> **Required work**
Can you arrange every line of the records below as a numbered list, skipping the blank lines and leaving the pictures out?

> **Extracted data**
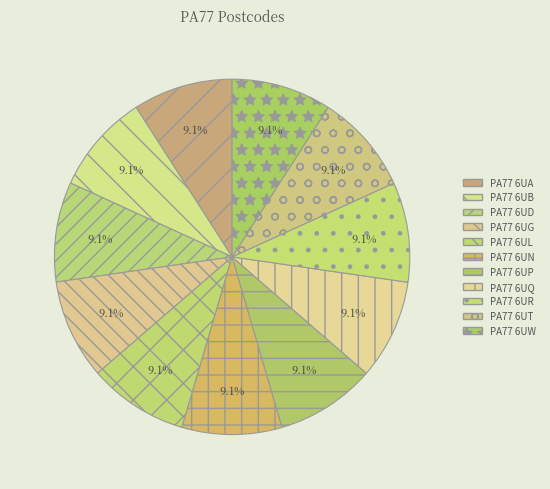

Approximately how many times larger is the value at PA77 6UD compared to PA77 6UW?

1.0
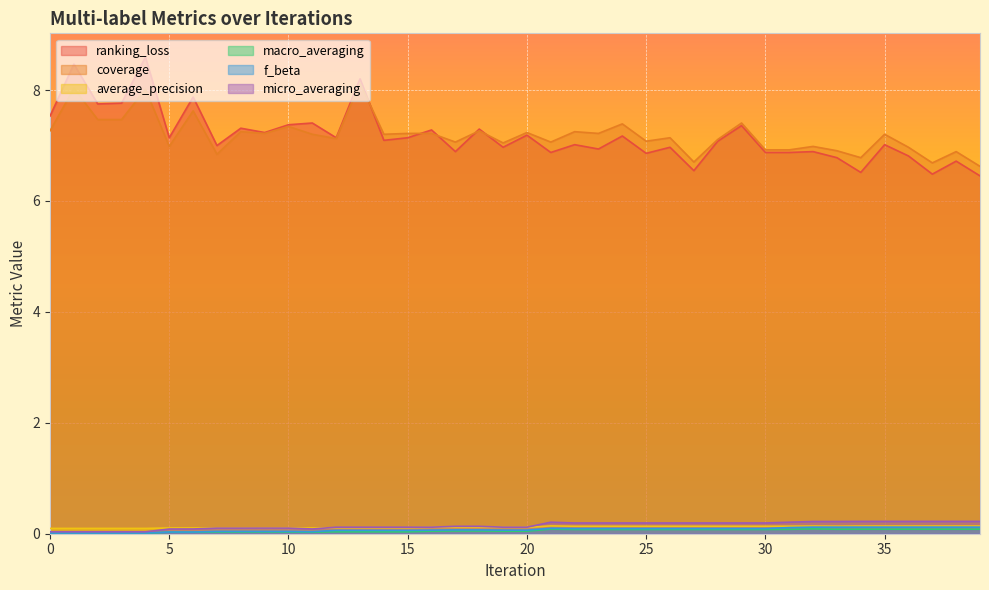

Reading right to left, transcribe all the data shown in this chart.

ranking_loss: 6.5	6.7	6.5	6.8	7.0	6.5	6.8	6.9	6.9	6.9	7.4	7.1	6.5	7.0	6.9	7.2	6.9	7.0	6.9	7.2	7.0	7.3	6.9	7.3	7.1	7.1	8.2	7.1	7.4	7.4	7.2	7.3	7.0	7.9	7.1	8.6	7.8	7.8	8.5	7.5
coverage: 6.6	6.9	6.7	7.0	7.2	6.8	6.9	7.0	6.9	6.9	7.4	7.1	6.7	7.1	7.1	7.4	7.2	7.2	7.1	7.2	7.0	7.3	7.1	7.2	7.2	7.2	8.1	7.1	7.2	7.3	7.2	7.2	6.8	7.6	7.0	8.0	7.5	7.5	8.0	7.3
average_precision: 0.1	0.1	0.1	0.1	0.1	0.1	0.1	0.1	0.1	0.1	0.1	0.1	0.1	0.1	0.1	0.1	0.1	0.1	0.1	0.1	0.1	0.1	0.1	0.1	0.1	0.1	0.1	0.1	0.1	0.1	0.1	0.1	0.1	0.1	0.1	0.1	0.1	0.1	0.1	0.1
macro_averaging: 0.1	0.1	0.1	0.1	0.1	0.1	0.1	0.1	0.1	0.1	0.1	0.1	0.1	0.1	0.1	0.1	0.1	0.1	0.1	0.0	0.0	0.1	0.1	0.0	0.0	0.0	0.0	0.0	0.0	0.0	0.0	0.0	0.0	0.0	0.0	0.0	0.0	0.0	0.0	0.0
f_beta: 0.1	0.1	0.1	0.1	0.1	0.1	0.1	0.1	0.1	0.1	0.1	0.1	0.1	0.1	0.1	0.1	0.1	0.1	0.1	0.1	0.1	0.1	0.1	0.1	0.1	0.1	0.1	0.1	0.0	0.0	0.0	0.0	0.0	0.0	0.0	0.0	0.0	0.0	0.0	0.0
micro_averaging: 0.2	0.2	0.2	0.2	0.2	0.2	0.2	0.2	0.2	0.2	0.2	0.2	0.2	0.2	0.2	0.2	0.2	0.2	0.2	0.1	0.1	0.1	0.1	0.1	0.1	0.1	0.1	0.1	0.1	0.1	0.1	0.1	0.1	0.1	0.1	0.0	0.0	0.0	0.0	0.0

> **Your response**
1. Approximately how many times larger is the value at PA77 6UD compared to PA77 6UW?
2. 1.0
3. Reading right to left, transcribe all the data shown in this chart.
4. ranking_loss: 6.5	6.7	6.5	6.8	7.0	6.5	6.8	6.9	6.9	6.9	7.4	7.1	6.5	7.0	6.9	7.2	6.9	7.0	6.9	7.2	7.0	7.3	6.9	7.3	7.1	7.1	8.2	7.1	7.4	7.4	7.2	7.3	7.0	7.9	7.1	8.6	7.8	7.8	8.5	7.5
5. coverage: 6.6	6.9	6.7	7.0	7.2	6.8	6.9	7.0	6.9	6.9	7.4	7.1	6.7	7.1	7.1	7.4	7.2	7.2	7.1	7.2	7.0	7.3	7.1	7.2	7.2	7.2	8.1	7.1	7.2	7.3	7.2	7.2	6.8	7.6	7.0	8.0	7.5	7.5	8.0	7.3
6. average_precision: 0.1	0.1	0.1	0.1	0.1	0.1	0.1	0.1	0.1	0.1	0.1	0.1	0.1	0.1	0.1	0.1	0.1	0.1	0.1	0.1	0.1	0.1	0.1	0.1	0.1	0.1	0.1	0.1	0.1	0.1	0.1	0.1	0.1	0.1	0.1	0.1	0.1	0.1	0.1	0.1
7. macro_averaging: 0.1	0.1	0.1	0.1	0.1	0.1	0.1	0.1	0.1	0.1	0.1	0.1	0.1	0.1	0.1	0.1	0.1	0.1	0.1	0.0	0.0	0.1	0.1	0.0	0.0	0.0	0.0	0.0	0.0	0.0	0.0	0.0	0.0	0.0	0.0	0.0	0.0	0.0	0.0	0.0
8. f_beta: 0.1	0.1	0.1	0.1	0.1	0.1	0.1	0.1	0.1	0.1	0.1	0.1	0.1	0.1	0.1	0.1	0.1	0.1	0.1	0.1	0.1	0.1	0.1	0.1	0.1	0.1	0.1	0.1	0.0	0.0	0.0	0.0	0.0	0.0	0.0	0.0	0.0	0.0	0.0	0.0
9. micro_averaging: 0.2	0.2	0.2	0.2	0.2	0.2	0.2	0.2	0.2	0.2	0.2	0.2	0.2	0.2	0.2	0.2	0.2	0.2	0.2	0.1	0.1	0.1	0.1	0.1	0.1	0.1	0.1	0.1	0.1	0.1	0.1	0.1	0.1	0.1	0.1	0.0	0.0	0.0	0.0	0.0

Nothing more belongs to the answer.